Let me make a suggestion, if you will, to all the coaches and Harrises who vote in the BCS polls:
Watch the games. For once.
Don’t just read the scores as they crawl by on the bottom of the TV screen.
TCU’s 40-35 victory over San Diego State on Saturday didn’t pass the crawl test, as somewhat expected.
When the latest BCS standings were unveiled Sunday night on ESPN, the Horned Frogs clung to the No. 3 spot. But voters in the USA Today coaches poll and the Harris Poll knee-jerked Boise State over TCU and into their polls’ No. 3.
And I have to ask, “Why?”
These voters are supposed to have their hands on the pulse of college football, yet they cast their ballots Sunday as if their heads were up their posteriors.
Watch the games, people, not just the final scores.
On ESPN’s weekly poll announcement show Sunday, commentators actually called Utah “a fraud” and anointed Boise State as “a team on the rise.”
A fraud? But weren’t these the same voters and commentators that had the Utes ranked No. 5 just two weeks ago?
As the voters should know, college football is a game played by teenagers and young adults. Thus, Notre Dame had the benefit Saturday of playing at home, following an off-week, with the visiting Utes still traumatized from their 47-7 crushing by TCU.
The Irish blocked a punt for one touchdown, recovered the second-half kickoff to set up another, and the final score that scrolled across
America’s TV screens read, “Notre Dame 28, Utah 3.”
And just like that, Utah’s victory over Pitt, and its 68-27 smashing of Iowa State, and the fact that the Utes beat Air Force by more points on the road than Oklahoma did at home mean Utah was a fraud?
Note to the BCS voters: Good teams have letdowns. That’s why it’s college football.
It was ESPN analyst Rod Gilmore who kept calling Boise State “a team on the rise” on Sunday’s show.
Really? For beating a pitifully weak cross-state rival, Idaho, that would likely finish near the bottom in every conference in the land?
Shame on the Broncos for allowing Idaho to score 14.
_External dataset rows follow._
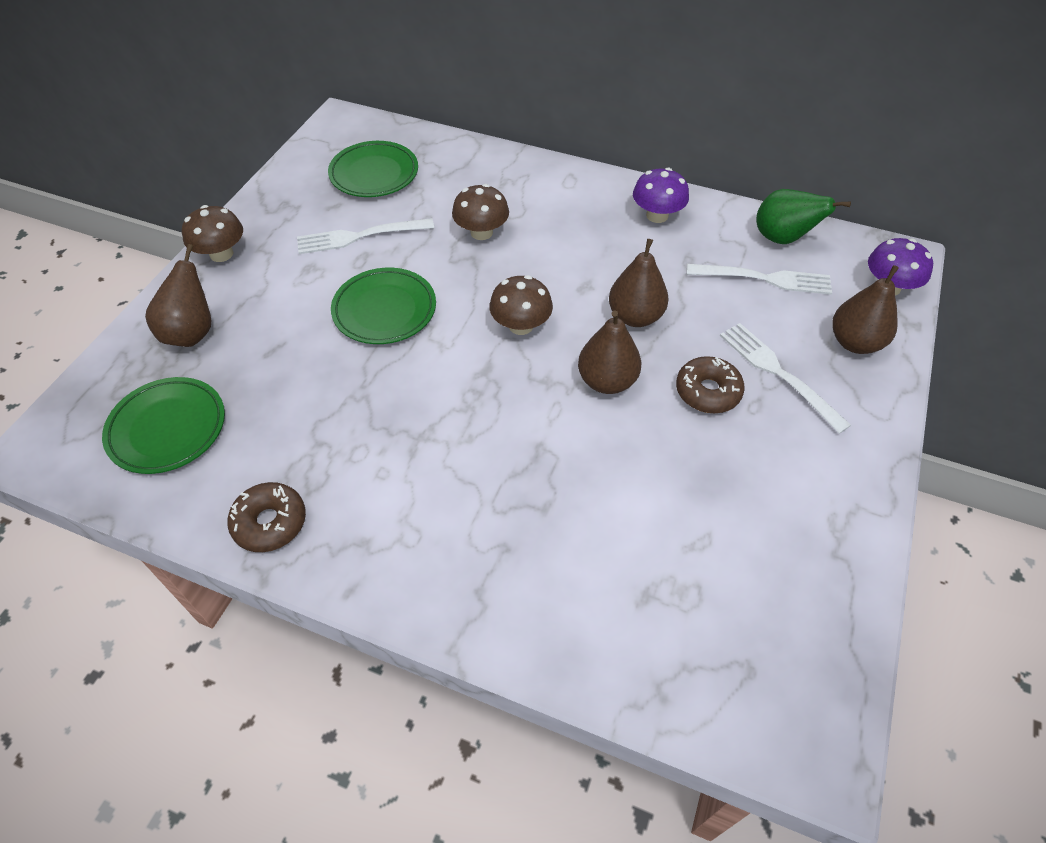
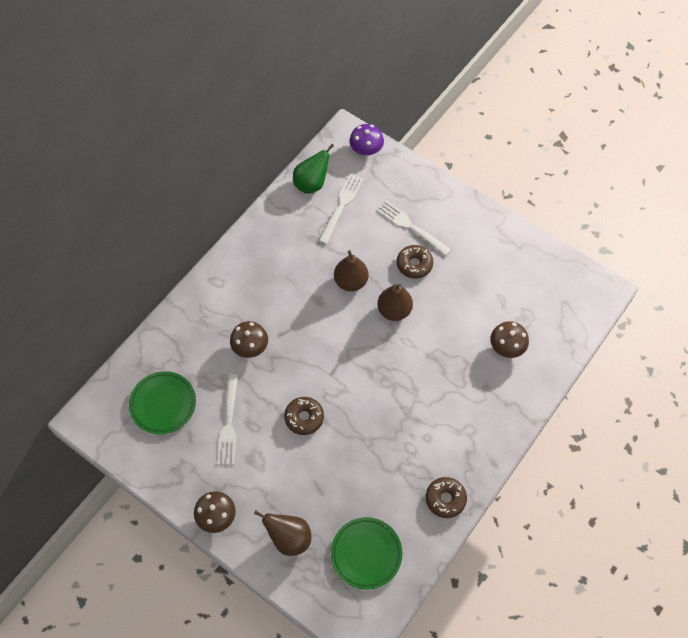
camera: 75 degrees left, 10 degrees up
(384, 310) = (304, 418): green plate -> brown donut
(521, 325) = (340, 343): brown mushroom -> brown mushroom (506, 347)
(657, 215) = (269, 242): purple mushroom -> none
(778, 373) = (411, 227): white fork -> white fork turned 60 degrees clockwise
(855, 342) = (400, 183): brown pear -> none

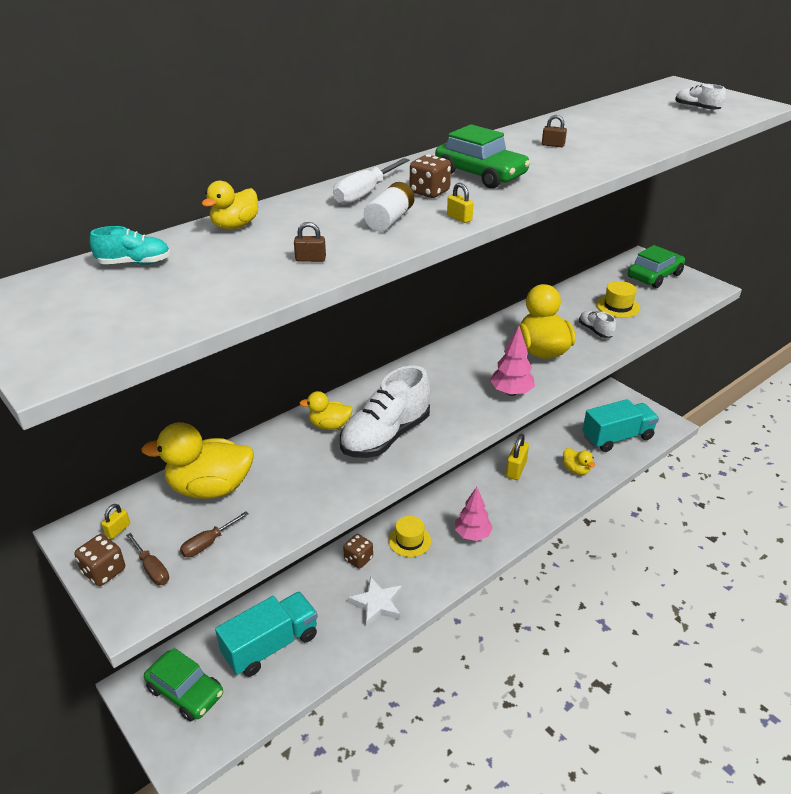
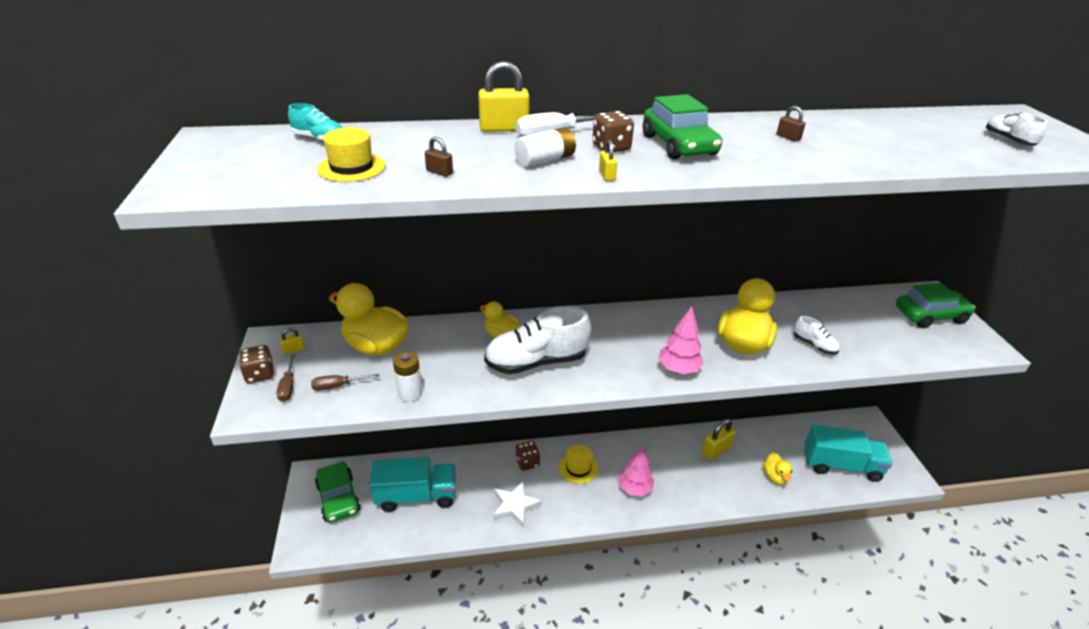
camera: 30 degrees right, 0 degrees up
(235, 226) = (422, 132): yellow duck -> none
(292, 516) = (410, 393): none -> white battery
(310, 200) = (504, 128): none -> yellow padlock
(595, 331) = (814, 345): white shoe -> white shoe turned 135 degrees clockwise
(618, 306) = (860, 331): yellow hat -> yellow hat (351, 167)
After reading the polls and seeing Sunday’s show, it was easy to come to one conclusion: Not a single one of them had watched the TCU game.
Had they watched, they would have seen the early 14-0 “danger” that the Aztecs reportedly put TCU in was, in fact, the product of a 49-yard flea-flicker and a recovered fumble in the end zone.
The Frogs quickly rebounded. For the next 40 minutes, TCU’s No. 1-ranked defense held San Diego State to not a single first down.
At that point in the game, with around two minutes left in the third quarter, the Frogs were ahead 37-14 and were outgaining the Aztecs 397 yards to 100. TCU was ahead in first downs 23 to 1.
Because TCU was playing a good team — and not Idaho or Cal — the visitors began flinging long passes, hit a few and made the final score closer.
Watch the games, voters.
How do you dock a team that had a 23-1 edge in first downs during its game Saturday, and not similarly react to Oregon’s 15-13 survival at Cal?
The short answer is that they are merely comparing scores, of course.
This isn’t about a playoff, or the Big East’s legacy BCS rights or who’ll get to face Oregon in the championship game.
It’s about how voters, commentators and, yes, newspaper columnists will avoid watching TCU and Boise State on TV, and yet have such strong-sounding opinions on the strengths of the two teams.
The fraud is in the way they’re voting, not in one of the team’s ranked opponents.